WORK REQUEST >>
Only the lines from the one with "Give bounding boxes" through the end of the data are wanted, copied exactly.

EXERCISE MATERIAL >>
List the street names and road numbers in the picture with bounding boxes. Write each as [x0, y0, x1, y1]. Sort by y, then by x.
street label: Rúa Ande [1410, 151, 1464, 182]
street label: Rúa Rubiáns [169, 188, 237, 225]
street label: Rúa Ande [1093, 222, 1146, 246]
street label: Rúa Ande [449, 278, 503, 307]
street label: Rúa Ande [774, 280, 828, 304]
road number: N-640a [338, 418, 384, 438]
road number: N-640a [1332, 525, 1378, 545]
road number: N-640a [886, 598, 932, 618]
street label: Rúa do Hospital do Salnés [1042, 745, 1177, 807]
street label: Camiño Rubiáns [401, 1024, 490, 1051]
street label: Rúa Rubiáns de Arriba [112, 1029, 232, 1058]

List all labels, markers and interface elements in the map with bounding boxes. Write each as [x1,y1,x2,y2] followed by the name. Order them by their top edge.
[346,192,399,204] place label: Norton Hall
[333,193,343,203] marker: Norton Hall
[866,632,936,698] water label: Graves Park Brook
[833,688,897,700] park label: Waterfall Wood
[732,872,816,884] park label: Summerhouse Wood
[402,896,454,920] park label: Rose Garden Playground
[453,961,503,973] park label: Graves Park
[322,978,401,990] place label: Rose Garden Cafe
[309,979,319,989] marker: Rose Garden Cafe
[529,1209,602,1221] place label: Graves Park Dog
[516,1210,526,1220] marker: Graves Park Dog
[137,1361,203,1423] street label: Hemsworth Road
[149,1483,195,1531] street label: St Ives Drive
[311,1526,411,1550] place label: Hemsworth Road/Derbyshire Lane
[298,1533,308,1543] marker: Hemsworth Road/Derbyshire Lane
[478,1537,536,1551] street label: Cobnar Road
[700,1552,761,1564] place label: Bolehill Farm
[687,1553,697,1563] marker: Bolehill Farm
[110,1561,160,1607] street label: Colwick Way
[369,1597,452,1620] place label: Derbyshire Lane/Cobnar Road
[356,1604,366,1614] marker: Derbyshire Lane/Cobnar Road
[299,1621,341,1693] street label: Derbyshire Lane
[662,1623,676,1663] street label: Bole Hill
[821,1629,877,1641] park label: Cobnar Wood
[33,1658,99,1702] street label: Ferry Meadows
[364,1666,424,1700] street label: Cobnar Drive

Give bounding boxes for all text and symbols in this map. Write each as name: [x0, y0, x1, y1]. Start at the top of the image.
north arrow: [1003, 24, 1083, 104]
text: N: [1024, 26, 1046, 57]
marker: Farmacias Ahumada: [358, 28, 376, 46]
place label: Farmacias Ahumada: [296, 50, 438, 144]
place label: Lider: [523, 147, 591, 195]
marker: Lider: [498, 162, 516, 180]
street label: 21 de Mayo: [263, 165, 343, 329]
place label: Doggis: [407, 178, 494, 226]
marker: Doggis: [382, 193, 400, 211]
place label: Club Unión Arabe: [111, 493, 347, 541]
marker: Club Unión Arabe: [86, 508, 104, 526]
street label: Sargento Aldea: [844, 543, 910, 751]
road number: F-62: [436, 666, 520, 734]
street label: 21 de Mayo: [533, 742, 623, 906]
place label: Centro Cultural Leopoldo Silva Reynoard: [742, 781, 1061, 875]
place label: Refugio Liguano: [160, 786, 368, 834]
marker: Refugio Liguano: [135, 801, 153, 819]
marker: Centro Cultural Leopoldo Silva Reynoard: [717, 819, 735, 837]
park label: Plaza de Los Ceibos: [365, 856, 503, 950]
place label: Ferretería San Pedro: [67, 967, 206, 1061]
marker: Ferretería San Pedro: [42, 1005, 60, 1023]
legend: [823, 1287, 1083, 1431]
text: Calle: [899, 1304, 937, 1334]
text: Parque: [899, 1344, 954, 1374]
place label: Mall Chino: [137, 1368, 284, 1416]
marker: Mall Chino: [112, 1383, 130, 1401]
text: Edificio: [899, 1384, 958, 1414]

RESULT FOR THIS EXERCISE >>
Give bounding boxes for all text and symbols in this map. Write each as name: [x0, y0, x1, y1]. Start at the top of the image.
north arrow: [1003, 24, 1083, 104]
text: N: [1024, 26, 1046, 57]
marker: Farmacias Ahumada: [358, 28, 376, 46]
place label: Farmacias Ahumada: [296, 50, 438, 144]
place label: Lider: [523, 147, 591, 195]
marker: Lider: [498, 162, 516, 180]
street label: 21 de Mayo: [263, 165, 343, 329]
place label: Doggis: [407, 178, 494, 226]
marker: Doggis: [382, 193, 400, 211]
place label: Club Unión Arabe: [111, 493, 347, 541]
marker: Club Unión Arabe: [86, 508, 104, 526]
street label: Sargento Aldea: [844, 543, 910, 751]
road number: F-62: [436, 666, 520, 734]
street label: 21 de Mayo: [533, 742, 623, 906]
place label: Centro Cultural Leopoldo Silva Reynoard: [742, 781, 1061, 875]
place label: Refugio Liguano: [160, 786, 368, 834]
marker: Refugio Liguano: [135, 801, 153, 819]
marker: Centro Cultural Leopoldo Silva Reynoard: [717, 819, 735, 837]
park label: Plaza de Los Ceibos: [365, 856, 503, 950]
place label: Ferretería San Pedro: [67, 967, 206, 1061]
marker: Ferretería San Pedro: [42, 1005, 60, 1023]
legend: [823, 1287, 1083, 1431]
text: Calle: [899, 1304, 937, 1334]
text: Parque: [899, 1344, 954, 1374]
place label: Mall Chino: [137, 1368, 284, 1416]
marker: Mall Chino: [112, 1383, 130, 1401]
text: Edificio: [899, 1384, 958, 1414]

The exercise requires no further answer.